• **Work order**
Check each line of the records below and collect those holding "nitro".

(Collection entries)
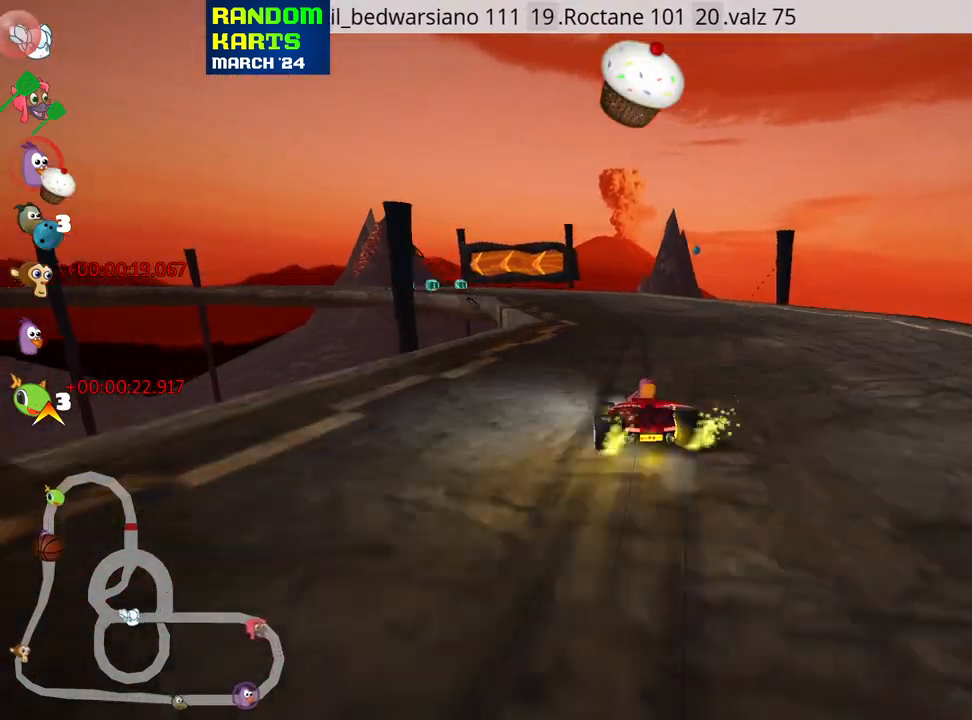
{"keys": ["left", "skid", "up"], "events": [[50, "right", "up"], [216, "nitro", "up"]]}
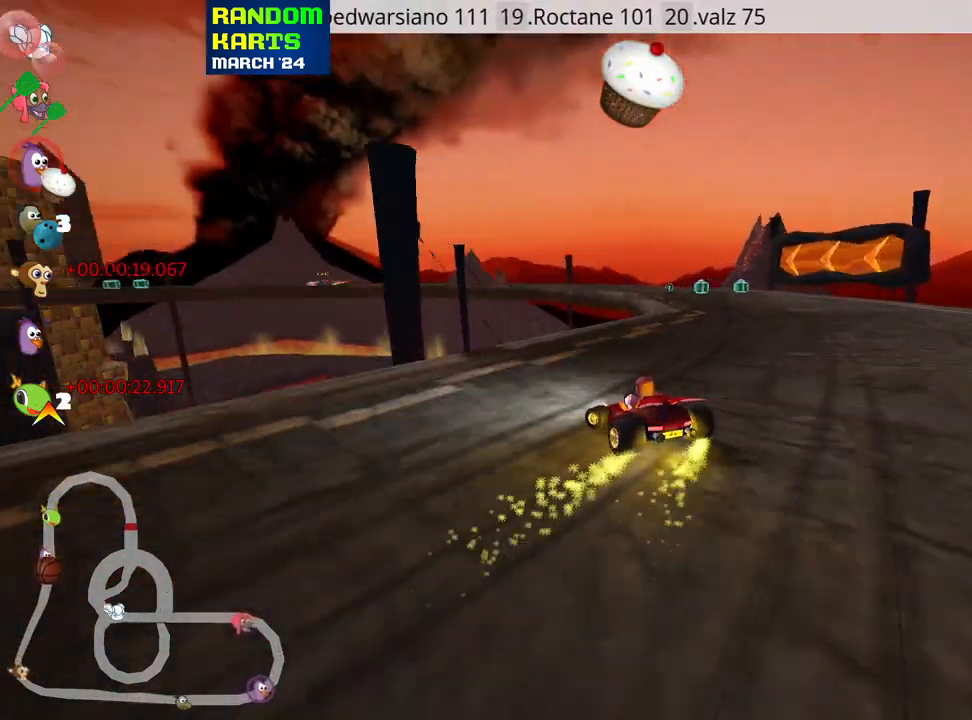
{"keys": ["left", "skid", "up"], "events": [[16, "left", "up"], [16, "right", "down"], [300, "right", "up"], [333, "left", "down"]]}
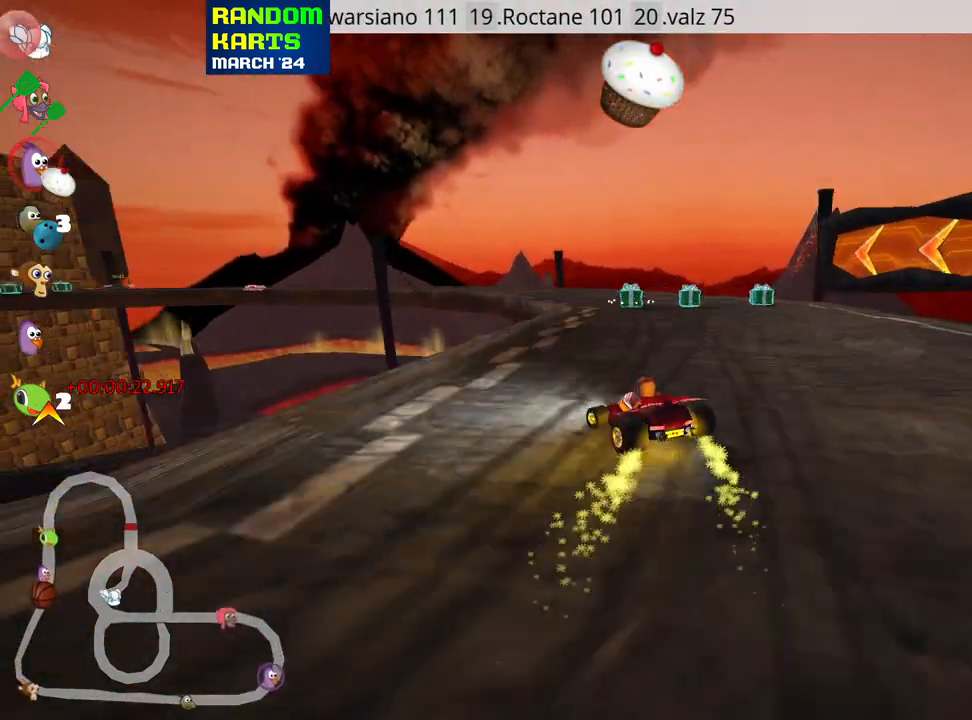
{"keys": ["up"], "events": [[166, "left", "up"], [300, "fire", "down"], [333, "skid", "up"], [366, "fire", "up"]]}
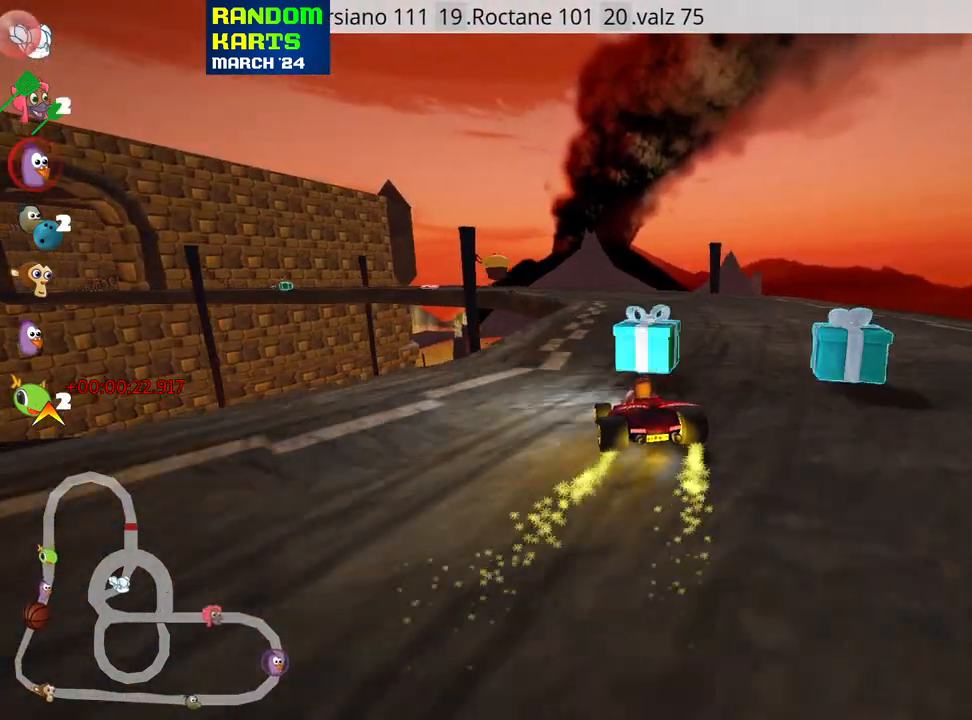
{"keys": ["left", "skid", "up"], "events": [[483, "skid", "down"], [500, "left", "down"]]}
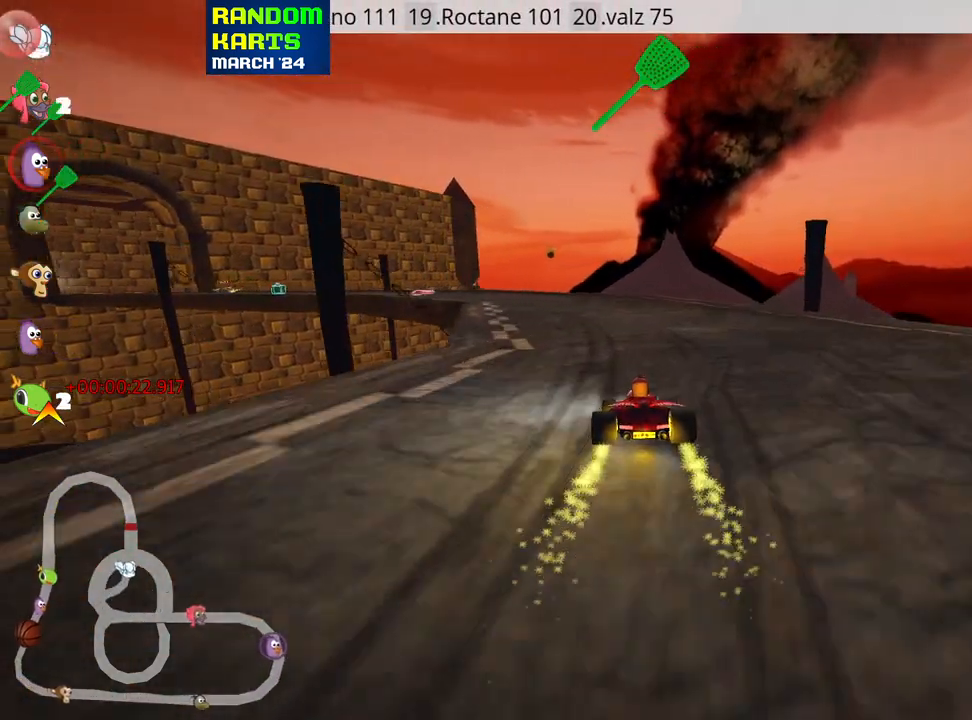
{"keys": ["left", "skid", "up"], "events": [[83, "nitro", "down"], [250, "nitro", "up"]]}
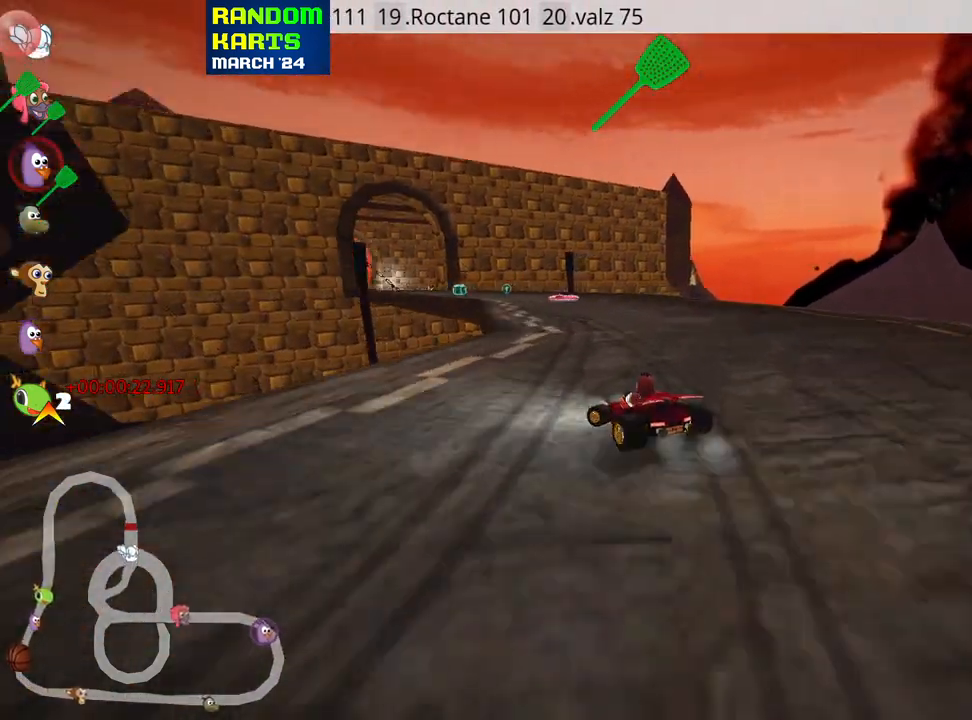
{"keys": ["right", "skid", "up"], "events": [[250, "right", "down"], [283, "left", "up"]]}
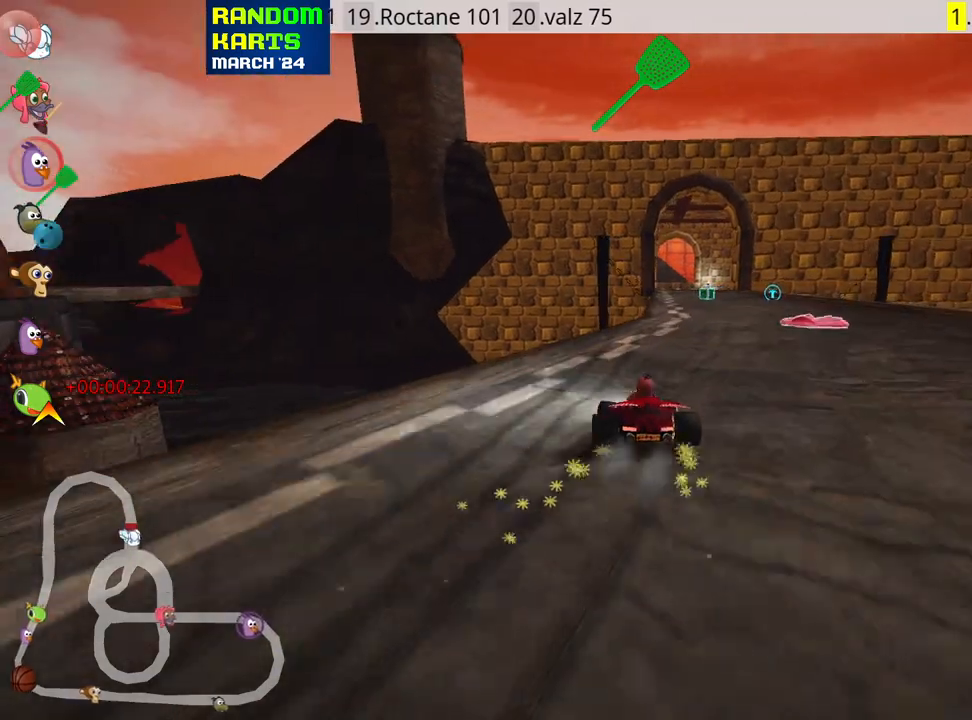
{"keys": ["right", "skid", "up"], "events": []}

• **Output of the exercise**
{"keys": ["left", "skid", "up"], "events": [[50, "right", "up"], [216, "nitro", "up"]]}
{"keys": ["left", "skid", "up"], "events": [[83, "nitro", "down"], [250, "nitro", "up"]]}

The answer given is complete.